What does get everyone everywhere, provided they can afford it, is cars. It helps if there’s parking, and there’s a lot of parking in LA: 0.52 parking spaces per job in the central business district, compared to 0.13 in Chicago and 0.06 in New York City. Spread out over the entire CBD of Los Angeles, its parking would cover 81 percent of it, the highest figure on earth.

This, I think, speaks a great deal towards the segregation of public transportation, especially buses, in Los Angeles. It has substantial challenges in building a robust transportation system, not least because it got a late start and then blew up what it did have. But just as importantly, the alternative to public transportation in LA is much more convenient. The lack of a single urban core, and the ease of parking in the urban cores that do exist, means that the carrot isn’t very good and the stick is nonexistent.
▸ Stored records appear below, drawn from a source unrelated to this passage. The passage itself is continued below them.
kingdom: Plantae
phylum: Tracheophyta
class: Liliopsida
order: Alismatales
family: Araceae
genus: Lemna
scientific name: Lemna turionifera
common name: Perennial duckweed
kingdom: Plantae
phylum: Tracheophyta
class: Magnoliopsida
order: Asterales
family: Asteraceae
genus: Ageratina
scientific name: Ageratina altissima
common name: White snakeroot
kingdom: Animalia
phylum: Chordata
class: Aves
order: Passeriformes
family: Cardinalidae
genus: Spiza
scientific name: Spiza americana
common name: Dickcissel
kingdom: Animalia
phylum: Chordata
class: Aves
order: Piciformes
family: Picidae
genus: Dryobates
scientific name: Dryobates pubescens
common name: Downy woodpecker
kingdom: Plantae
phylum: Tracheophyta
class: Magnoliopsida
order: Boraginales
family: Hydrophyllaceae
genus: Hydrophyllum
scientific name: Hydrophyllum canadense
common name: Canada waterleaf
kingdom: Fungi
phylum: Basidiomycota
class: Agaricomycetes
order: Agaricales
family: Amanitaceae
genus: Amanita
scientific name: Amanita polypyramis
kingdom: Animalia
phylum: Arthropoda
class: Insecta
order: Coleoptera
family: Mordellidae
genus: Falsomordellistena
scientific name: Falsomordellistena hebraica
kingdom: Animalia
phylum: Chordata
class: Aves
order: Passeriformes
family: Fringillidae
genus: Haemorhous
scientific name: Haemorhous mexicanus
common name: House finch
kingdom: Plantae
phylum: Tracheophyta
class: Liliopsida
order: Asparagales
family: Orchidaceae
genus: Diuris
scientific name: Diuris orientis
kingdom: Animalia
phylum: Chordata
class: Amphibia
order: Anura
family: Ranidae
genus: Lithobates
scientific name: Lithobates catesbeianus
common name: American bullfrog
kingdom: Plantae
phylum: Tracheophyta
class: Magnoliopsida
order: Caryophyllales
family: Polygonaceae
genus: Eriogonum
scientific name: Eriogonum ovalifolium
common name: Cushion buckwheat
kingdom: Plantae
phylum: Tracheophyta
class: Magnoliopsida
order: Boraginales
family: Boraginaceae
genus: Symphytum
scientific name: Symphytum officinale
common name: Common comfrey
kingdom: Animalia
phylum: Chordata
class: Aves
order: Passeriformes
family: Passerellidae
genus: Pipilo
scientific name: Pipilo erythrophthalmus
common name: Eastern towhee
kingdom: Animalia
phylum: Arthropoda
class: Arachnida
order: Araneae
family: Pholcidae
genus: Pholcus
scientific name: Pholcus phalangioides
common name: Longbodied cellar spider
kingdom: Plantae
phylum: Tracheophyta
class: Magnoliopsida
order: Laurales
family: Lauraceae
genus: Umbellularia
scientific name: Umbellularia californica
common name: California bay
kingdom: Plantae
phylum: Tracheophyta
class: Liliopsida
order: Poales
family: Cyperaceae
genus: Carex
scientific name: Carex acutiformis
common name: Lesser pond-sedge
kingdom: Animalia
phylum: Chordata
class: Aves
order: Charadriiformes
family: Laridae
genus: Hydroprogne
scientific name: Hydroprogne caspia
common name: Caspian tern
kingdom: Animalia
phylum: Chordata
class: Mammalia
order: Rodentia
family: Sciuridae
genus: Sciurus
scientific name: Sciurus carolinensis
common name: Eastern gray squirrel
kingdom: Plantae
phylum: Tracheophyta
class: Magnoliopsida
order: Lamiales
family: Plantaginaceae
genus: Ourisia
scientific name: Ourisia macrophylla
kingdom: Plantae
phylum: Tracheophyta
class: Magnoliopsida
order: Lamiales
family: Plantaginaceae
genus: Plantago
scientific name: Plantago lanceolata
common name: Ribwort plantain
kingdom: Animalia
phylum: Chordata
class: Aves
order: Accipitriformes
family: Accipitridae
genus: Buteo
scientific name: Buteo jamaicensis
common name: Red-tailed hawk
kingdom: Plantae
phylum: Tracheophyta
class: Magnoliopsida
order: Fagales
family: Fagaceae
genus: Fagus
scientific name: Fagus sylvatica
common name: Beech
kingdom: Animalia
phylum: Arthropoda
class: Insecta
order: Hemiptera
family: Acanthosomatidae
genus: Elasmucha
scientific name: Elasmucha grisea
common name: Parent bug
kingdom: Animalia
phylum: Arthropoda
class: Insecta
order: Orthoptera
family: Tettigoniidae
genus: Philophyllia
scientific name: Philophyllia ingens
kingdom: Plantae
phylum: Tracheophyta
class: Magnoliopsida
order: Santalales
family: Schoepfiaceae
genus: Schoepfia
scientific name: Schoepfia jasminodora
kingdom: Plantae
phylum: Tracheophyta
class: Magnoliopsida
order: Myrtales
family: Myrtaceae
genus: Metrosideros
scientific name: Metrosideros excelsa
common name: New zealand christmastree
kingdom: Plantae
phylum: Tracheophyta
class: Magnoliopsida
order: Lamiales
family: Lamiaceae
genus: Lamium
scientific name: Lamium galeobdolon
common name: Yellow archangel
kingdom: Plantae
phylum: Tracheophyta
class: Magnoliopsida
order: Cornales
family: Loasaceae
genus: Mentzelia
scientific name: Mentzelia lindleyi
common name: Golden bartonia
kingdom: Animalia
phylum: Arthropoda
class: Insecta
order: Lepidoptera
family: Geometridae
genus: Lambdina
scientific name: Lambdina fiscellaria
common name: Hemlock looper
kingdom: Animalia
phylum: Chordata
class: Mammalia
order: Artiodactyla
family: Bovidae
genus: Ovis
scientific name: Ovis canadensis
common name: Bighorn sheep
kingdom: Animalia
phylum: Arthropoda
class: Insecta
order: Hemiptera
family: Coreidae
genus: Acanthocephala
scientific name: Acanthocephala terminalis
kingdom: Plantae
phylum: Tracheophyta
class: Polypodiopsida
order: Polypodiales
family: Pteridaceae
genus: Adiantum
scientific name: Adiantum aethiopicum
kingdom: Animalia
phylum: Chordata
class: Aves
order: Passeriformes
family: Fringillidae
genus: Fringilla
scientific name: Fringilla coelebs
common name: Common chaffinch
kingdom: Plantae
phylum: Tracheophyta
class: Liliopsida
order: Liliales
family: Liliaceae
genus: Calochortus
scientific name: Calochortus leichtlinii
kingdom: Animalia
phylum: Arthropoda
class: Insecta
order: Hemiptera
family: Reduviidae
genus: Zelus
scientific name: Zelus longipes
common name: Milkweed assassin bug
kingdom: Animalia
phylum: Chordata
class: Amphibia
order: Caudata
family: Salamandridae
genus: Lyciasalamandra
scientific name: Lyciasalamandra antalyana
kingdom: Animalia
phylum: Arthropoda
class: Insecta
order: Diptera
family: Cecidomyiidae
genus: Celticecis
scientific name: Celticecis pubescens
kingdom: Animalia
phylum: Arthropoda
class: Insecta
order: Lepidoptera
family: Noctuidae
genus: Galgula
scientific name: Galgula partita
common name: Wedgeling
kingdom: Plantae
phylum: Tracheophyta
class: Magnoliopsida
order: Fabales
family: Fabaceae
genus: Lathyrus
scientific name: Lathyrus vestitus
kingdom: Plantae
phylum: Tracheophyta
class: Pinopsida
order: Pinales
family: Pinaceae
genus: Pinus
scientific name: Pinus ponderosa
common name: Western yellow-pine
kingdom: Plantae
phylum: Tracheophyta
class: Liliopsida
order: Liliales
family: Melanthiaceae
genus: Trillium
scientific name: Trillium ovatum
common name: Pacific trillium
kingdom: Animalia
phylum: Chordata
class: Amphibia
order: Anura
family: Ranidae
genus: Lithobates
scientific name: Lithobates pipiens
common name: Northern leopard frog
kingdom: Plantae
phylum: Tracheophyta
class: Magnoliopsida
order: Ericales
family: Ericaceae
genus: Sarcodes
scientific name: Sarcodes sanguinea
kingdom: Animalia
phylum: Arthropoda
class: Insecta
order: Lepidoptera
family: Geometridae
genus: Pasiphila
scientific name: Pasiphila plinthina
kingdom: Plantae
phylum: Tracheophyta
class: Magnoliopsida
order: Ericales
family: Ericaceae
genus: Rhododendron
That’s why I’m skeptical of the idea that “there’s a social understanding and a construction around that if you take the bus, you take it because you don’t have money.” Or if there is, it’s because there are practical reasons why people with money don’t take the bus, foremost among them LA’s cornucopia of parking, which makes driving cheaper and easier. I don’t think there’s anything particular to Los Angelenos when it comes to class, race, and public transportation, any more than habits that have been reinforced by public policy. Chicago’s shown that you can segregate just as easily on the same modes of transportation.